Buy-to-let landlord tax avoidance is most common within the London commuter zone, with all of the top five hotspot towns coming from within this area, according to analysis by UHY Hacker Young, the national accountancy group. They also make up eight of the top ten nationally.
Ilford is home to the highest number of landlords per capita in the UK admitting to underpaying tax on their property income last year, with 14.3 per 100,000, followed by Slough with 12.6 per 100,000, while Dartford (12.1), Luton (11.6) and Enfield (11.3) completed the top five.
These disclosures of tax avoidance by buy-to-let landlords were made under HMRC’s Let Property Campaign, which proactively mailshots buy-to-let landlords suspected of avoiding tax on their rental income warning them of the consequences of tax avoidance.
The campaign has been hugely successful at persuading millions of buy-to-let landlords across the UK to declare tax that may have otherwise gone unpaid. Indeed, in the last year, HMRC has collected an additional £17.7 million from landlords.
Targets for the Let Property Campaign are detected through HMRC’s Connect AI system, which automatically cross-references data from sources including Council Tax bills, the Land Registry and even Rightmove and Zoopla listings.
There are currently almost 2.7 million private landlords operating in the UK, with buy-to-let still seen as a relatively attainable and worthwhile investment opportunity. However, many buy-to-let landlords are not professional investors and can subsequently fall foul of tax rules.

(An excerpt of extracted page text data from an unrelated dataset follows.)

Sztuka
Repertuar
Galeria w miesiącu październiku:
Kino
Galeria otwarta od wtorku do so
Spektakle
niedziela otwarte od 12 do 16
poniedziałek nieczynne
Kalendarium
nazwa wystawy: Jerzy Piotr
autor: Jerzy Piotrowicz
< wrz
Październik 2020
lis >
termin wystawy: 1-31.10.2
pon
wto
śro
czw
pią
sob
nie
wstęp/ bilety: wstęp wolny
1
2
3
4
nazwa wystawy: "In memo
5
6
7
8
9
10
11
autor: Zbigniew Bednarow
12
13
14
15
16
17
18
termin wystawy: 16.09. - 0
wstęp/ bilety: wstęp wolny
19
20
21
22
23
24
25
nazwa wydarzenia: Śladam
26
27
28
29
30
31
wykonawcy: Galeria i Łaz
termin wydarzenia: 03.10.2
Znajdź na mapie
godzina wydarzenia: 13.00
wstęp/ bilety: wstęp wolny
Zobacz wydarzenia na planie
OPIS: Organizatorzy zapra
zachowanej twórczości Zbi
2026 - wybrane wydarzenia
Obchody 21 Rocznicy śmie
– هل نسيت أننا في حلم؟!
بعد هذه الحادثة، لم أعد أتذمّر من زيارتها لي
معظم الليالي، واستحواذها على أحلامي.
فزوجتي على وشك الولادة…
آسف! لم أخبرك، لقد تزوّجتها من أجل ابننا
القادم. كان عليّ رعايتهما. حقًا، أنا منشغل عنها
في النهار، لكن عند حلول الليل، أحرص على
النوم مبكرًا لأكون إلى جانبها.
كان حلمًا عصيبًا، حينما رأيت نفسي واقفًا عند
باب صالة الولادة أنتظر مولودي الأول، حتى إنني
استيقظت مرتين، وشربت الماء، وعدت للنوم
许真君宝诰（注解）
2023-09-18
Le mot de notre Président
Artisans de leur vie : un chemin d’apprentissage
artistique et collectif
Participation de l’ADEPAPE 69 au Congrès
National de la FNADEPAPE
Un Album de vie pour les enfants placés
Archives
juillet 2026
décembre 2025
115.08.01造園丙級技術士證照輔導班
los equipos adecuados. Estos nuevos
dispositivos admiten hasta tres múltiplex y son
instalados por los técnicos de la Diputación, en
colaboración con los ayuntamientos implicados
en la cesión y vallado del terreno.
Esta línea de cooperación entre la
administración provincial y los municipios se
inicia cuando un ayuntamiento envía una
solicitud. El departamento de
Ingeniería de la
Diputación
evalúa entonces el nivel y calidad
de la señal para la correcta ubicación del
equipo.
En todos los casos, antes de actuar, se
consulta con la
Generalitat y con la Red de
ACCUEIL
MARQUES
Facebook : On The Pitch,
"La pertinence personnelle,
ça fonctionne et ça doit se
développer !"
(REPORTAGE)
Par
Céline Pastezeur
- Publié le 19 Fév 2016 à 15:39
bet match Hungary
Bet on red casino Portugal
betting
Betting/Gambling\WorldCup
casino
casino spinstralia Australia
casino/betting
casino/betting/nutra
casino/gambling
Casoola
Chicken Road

Neela Chauhan, Partner at UHY Hacker Young, says: “HMRC sees rich pickings in the buy-to-let market in terms of unpaid tax. The amounts collected from landlords who have voluntarily come forward suggest they may be right in their assessment. Landlords leave themselves vulnerable to prosecution and even a prison sentence if they fail to declare the correct amount of rental income or pay CGT on the sale of buy-to-let properties. Given the consequences of laying low, proactively admitting a possible error to HMRC is unquestionably the prudent course of action.”